For the Language Incubator, Duolingo vets the members who apply to be moderators – the leaders put in charge over each language course (e.g., German for Portuguese speakers). Founder von Ahn told Techcrunch that applicants were impressive and some have with PhD’s in their languages. The leadership team monitors certain metrics, such as number of users who return, and what percentage of learners get the exercises correct, to evaluate if Duolingo needs to take action with the moderators.
Duolingo also cites several independent studies to build credibility for its services. According to Duolingo’s website, an independent study (conducted by the City University of New York and the University of South Carolina) concluded that an average of 34 hours of Duolingo is equivalent to one university semester of language education.
New Experiments in Value Capture
In recent years, the company appears to focus more on user experience and capturing value from these language learners.
Duolingo began including ads in the free user version and in April 2017, the company launched a paid subscription, called Duolingo Plus, where users pay $9.99 per month to enjoy an ad-free experience and the ability to download lessons for offline use, which can come in handy when traveling without a stable Wi-Fi connection.

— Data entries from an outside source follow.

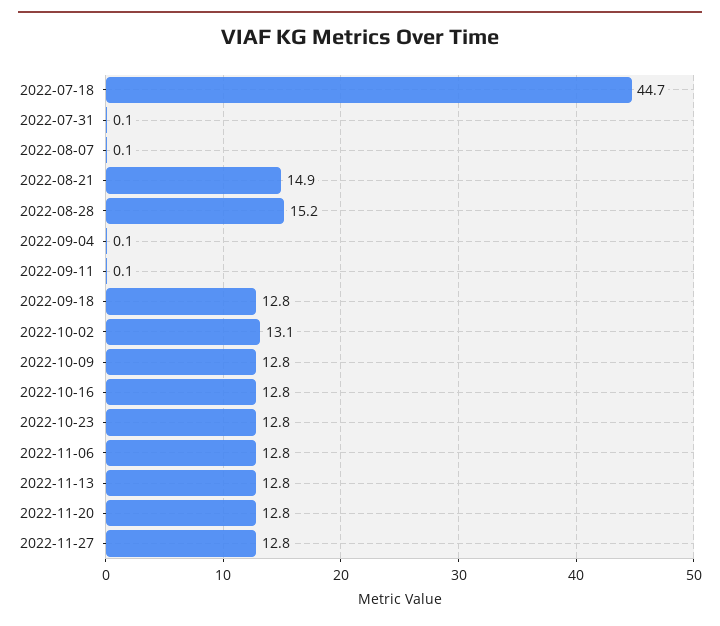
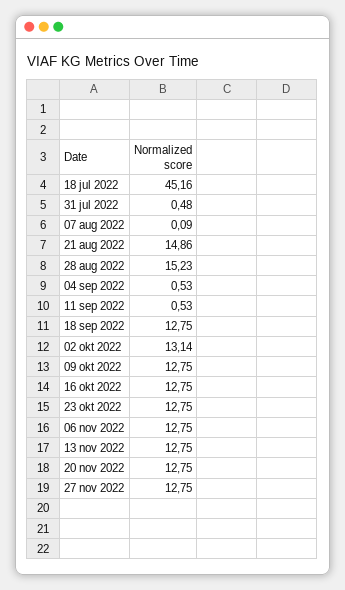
  {
-   "2022-07-18": 44.7,
+   "2022-07-18": 45.16,
-   "2022-07-31": 0.1,
+   "2022-07-31": 0.48,
    "2022-08-07": 0.09,
    "2022-08-21": 14.86,
    "2022-08-28": 15.23,
-   "2022-09-04": 0.1,
+   "2022-09-04": 0.53,
-   "2022-09-11": 0.1,
+   "2022-09-11": 0.53,
    "2022-09-18": 12.75,
    "2022-10-02": 13.14,
    "2022-10-09": 12.75,
    "2022-10-16": 12.75,
    "2022-10-23": 12.75,
    "2022-11-06": 12.75,
    "2022-11-13": 12.75,
    "2022-11-20": 12.75,
    "2022-11-27": 12.75
  }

Duolingo is also pursuing certification services, first through the Duolingo English Test, for people looking to certify their English skills. For the language learners, the test can be done remotely and cost of $20 is much cheaper than other existing certifications.

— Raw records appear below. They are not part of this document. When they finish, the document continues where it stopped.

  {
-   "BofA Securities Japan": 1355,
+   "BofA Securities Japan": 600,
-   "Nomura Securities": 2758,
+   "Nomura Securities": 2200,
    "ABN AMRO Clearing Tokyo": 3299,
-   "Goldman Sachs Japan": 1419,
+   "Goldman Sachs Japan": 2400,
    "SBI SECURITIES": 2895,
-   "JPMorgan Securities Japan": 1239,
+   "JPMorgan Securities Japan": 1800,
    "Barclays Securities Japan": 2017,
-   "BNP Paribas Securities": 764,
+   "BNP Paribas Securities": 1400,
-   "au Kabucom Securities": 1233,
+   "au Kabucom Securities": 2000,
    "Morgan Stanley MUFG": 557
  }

In a Fast Company interview in late 2014, the company leadership announced that Duolingo will still sell translated text but a bigger focus will be working towards an adaptive platform that will personalize teaching to the strengths and weaknesses of individual learners. In July last year, Duolingo raised another $25 million (Series E) and the company announced it plans to use the funds to build new products for learners, expand into Asian languages, and invest into artificial intelligence
Despite much fanfare in the beginning years, the translation business appears to still be in beta. Since the company has introduced several new monetization experiments, it’s likely that the translation business is not generating enough money or not quickly enough for the high platform costs. The company has not provided detail on why the company seems to have reduced focus on the translation business, but there could be several potential issues.
First, there may not be enough skilled users at that advanced language level as demanded by large media companies (even if the articles themselves are not so sophisticated. As a digital platform, Duolingo’s mix of users likely skews towards beginner users, while more advanced learners may self-select to in-person language schools or private tutors that can provide more customized teaching. (This may explain why Duolingo is trying to use AI to do more customized lessons – to attract more advanced language learners).

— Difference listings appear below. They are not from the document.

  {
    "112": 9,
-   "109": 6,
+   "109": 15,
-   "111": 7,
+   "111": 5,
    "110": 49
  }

In addition, Duolingo do not pay these learners and thus cannot control how frequently and how long they wish to use the platform and do translations. Due to the lower quantity and speed of suitable translators, quality and quantity of translated articles would be low, and monetization in this channel would be too slow to meet Duolingo’s high costs and its investor pressure to grow faster.
Furthermore, the translation market is big for certain languages, such as Spanish, but Duolingo must also support languages that have relatively lower commercial value. Lastly, there is a limited market of publishers as more niche publishers in specialized industries would require translators to have domain expertise, and for a longer term strategy in a new market, publishers will eventually want to create original, locally relevant content using professional writers.